** Opening PROVIDED RECORDS block **
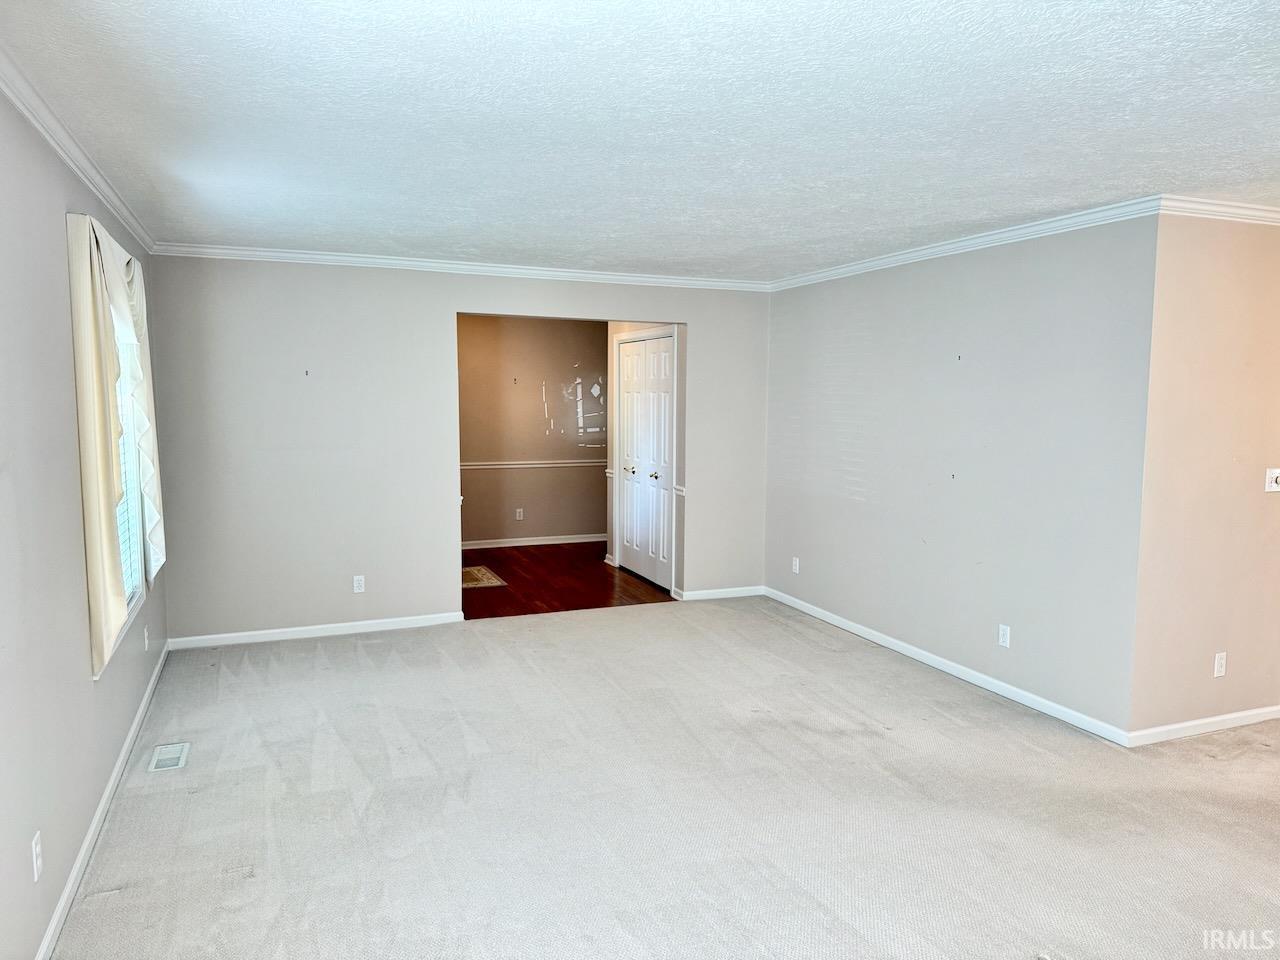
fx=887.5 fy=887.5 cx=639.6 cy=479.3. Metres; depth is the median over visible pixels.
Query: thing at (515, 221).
ceiling
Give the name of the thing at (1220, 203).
crown molding
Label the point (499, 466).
chair rail
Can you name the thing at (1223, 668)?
wall outlet
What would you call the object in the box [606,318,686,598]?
closet wall
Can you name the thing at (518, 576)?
wood floor
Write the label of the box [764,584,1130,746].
baseboard
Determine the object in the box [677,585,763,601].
baseboard
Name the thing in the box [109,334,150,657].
window
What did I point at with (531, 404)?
hallway wall
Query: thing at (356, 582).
wall outlet
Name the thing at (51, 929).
baseboard
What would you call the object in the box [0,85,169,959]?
left wall
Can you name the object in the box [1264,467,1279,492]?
light switch
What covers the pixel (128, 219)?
crown molding
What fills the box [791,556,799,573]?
wall outlet
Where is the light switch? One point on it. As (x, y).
(1273, 485)
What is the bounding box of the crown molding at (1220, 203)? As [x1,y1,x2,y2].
[1159,196,1279,225]
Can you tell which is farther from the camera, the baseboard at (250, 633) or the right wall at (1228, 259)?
the baseboard at (250, 633)
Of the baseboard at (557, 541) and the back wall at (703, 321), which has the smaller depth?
the back wall at (703, 321)
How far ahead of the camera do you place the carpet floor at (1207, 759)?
3.39 m
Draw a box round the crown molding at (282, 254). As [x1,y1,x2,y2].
[151,242,770,290]
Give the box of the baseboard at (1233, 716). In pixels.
[1127,705,1279,746]
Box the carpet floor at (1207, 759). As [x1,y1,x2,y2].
[52,597,1278,959]
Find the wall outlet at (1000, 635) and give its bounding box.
[997,623,1010,647]
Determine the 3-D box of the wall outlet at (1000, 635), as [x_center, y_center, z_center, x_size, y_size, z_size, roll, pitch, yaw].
[1.930,0.829,4.710,0.009,0.116,0.071,-2,6,-22]
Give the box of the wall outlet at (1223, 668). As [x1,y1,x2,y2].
[1213,652,1226,677]
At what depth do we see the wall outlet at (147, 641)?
4.57 m
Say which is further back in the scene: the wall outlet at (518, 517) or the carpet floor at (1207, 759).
the wall outlet at (518, 517)
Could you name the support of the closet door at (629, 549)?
in the closet wall at (610, 461)
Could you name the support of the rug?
on the wood floor at (518, 576)
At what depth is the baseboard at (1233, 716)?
4.18 m
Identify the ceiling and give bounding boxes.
[0,0,1279,278]
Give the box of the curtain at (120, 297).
[68,211,163,677]
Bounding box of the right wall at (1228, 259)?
[1131,212,1279,738]
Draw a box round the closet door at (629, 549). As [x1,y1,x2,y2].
[618,334,674,589]
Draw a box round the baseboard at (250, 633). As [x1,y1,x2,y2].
[167,611,465,649]
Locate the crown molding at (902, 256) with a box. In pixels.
[768,198,1168,291]
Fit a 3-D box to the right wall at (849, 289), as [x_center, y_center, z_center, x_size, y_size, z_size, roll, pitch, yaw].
[1.635,-0.158,5.474,0.133,2.469,3.339,-2,6,-22]
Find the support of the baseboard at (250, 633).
attached to the back wall at (703, 321)
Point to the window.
(133, 568)
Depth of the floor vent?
3.84 m
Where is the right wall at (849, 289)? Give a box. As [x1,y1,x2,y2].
[761,213,1160,738]
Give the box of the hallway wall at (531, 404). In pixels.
[458,314,610,547]
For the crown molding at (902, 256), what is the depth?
4.70 m
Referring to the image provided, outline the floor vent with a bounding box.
[147,742,189,772]
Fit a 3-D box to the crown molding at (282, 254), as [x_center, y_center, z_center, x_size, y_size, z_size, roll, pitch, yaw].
[-0.963,-1.422,5.998,4.037,0.071,0.062,-2,6,-22]
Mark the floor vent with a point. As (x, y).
(165, 751)
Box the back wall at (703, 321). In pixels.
[140,255,771,644]
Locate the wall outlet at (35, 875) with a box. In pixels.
[31,831,42,881]
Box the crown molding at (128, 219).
[0,47,155,254]
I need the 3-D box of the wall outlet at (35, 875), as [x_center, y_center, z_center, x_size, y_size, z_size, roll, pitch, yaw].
[-1.647,1.028,2.423,0.009,0.114,0.070,-2,6,-22]
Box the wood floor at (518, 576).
[461,541,675,618]
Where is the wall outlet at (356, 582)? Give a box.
[352,574,364,593]
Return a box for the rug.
[462,565,506,588]
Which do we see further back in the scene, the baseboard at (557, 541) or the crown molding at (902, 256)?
the baseboard at (557, 541)
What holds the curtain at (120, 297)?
attached to the left wall at (78, 684)
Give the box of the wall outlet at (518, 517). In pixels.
[515,508,523,520]
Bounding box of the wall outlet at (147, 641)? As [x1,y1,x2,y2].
[143,625,150,650]
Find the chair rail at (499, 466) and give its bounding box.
[460,458,607,469]
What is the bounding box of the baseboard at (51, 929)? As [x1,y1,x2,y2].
[33,639,169,959]
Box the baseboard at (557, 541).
[460,533,608,548]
** Closing PROVIDED RECORDS block **
WHAT THE TASK ASKS
Find the line with "Return a box for the rug." in the data above. Restate it and all later lines word for word, ending with the last line.

FINISHED EXERCISE
Return a box for the rug.
[462,565,506,588]
Which do we see further back in the scene, the baseboard at (557, 541) or the crown molding at (902, 256)?
the baseboard at (557, 541)
What holds the curtain at (120, 297)?
attached to the left wall at (78, 684)
Give the box of the wall outlet at (518, 517). In pixels.
[515,508,523,520]
Bounding box of the wall outlet at (147, 641)? As [x1,y1,x2,y2].
[143,625,150,650]
Find the chair rail at (499, 466) and give its bounding box.
[460,458,607,469]
What is the bounding box of the baseboard at (51, 929)? As [x1,y1,x2,y2].
[33,639,169,959]
Box the baseboard at (557, 541).
[460,533,608,548]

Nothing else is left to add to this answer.